In the twentieth century, legal tools to enforce First Amendment protections against mobs and speech-suppressing government actors slowly but surely emerged. In his famous concurring opinion in Whitney v. California (1927), Justice Brandeis wrote that free speech and assembly “should be a fundamental principle of the American government.” Ten years later, the Supreme Court emphatically declared in De Jonge v. Oregon (1937) that “peaceable assembly for lawful discussion cannot be made a crime.” In Terminiello v. City of Chicago (1949), the Court recognized that a function of free discussion in our democracy is “to invite dispute.”

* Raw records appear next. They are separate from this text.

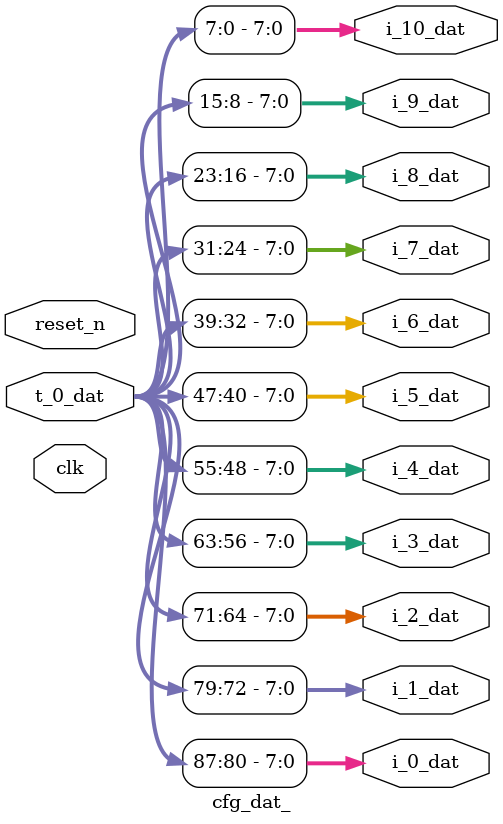
<source format=v>


module cfg_dat_ (
    input        [511:0] t_0_dat,

    output       [7:0] i_0_dat,

    output       [7:0] i_1_dat,

    output       [7:0] i_2_dat,

    output       [7:0] i_3_dat,

    output       [7:0] i_4_dat,

    output       [7:0] i_5_dat,

    output       [7:0] i_6_dat,

    output       [7:0] i_7_dat,

    output       [7:0] i_8_dat,

    output       [7:0] i_9_dat,

    output       [7:0] i_10_dat,

    input clk, reset_n
);

assign {i_0_dat, i_1_dat, i_2_dat, i_3_dat, i_4_dat, i_5_dat, i_6_dat, i_7_dat, i_8_dat, i_9_dat, i_10_dat} = t_0_dat;

endmodule

</source>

Amid the twentieth-century civil rights movement, the Supreme Court stressed that the Constitution forbids criminalizing “peaceful expression of unpopular views.” In Edwards v. South Carolina (1963), the Court overturned 187 Black high school and college students’ convictions for marching in protest of segregation laws. The Court also reversed convictions of Black protesters who engaged in sit-ins at a segregated restaurant counter, holding in Garner v. Louisiana (1961) that convicting peaceful protesters based on law enforcement’s opinion that merely breaking custom constituted a breach of the peace violated protesters’ constitutional rights.
Beginning in the mid-twentieth century, our courts revolutionized how litigants challenge efforts to curtail protest by developing the vagueness and overbreadth doctrines. Criminal statutes must provide “fair notice” of what violates the law (vagueness). Speech regulations must “be narrowly drawn and represent a considered legislative judgment that a particular mode of expression has to give way to other compelling needs of society” (overbreadth).
In Dombrowski v. Pfister (1965), the Supreme Court addressed threatened prosecutions of members of the Southern Conference Education Fund (SCEF), a civil-rights organization promoting desegregation and Black voting rights, as “subversive” or “communist-front.” In a landmark ruling, the Supreme Court allowed a facial challenge of the law SCEF members allegedly violated because the danger to free expression from the mere threat of prosecution under a vague or overbroad law demands immediate action from the courts.
Despite the United States’ mixed record in honoring our foundational rights to dissent and protest, our courts now broadly protect free expression when governments wield criminal law enforcement to suppress efforts in the long struggle to perfect our union. A vague and overbroad law, HB1 unconstitutionally threatens these rights. If unblocked, the law will ensnare in its net not only racial-justice advocates but also dissenters all along the political spectrum.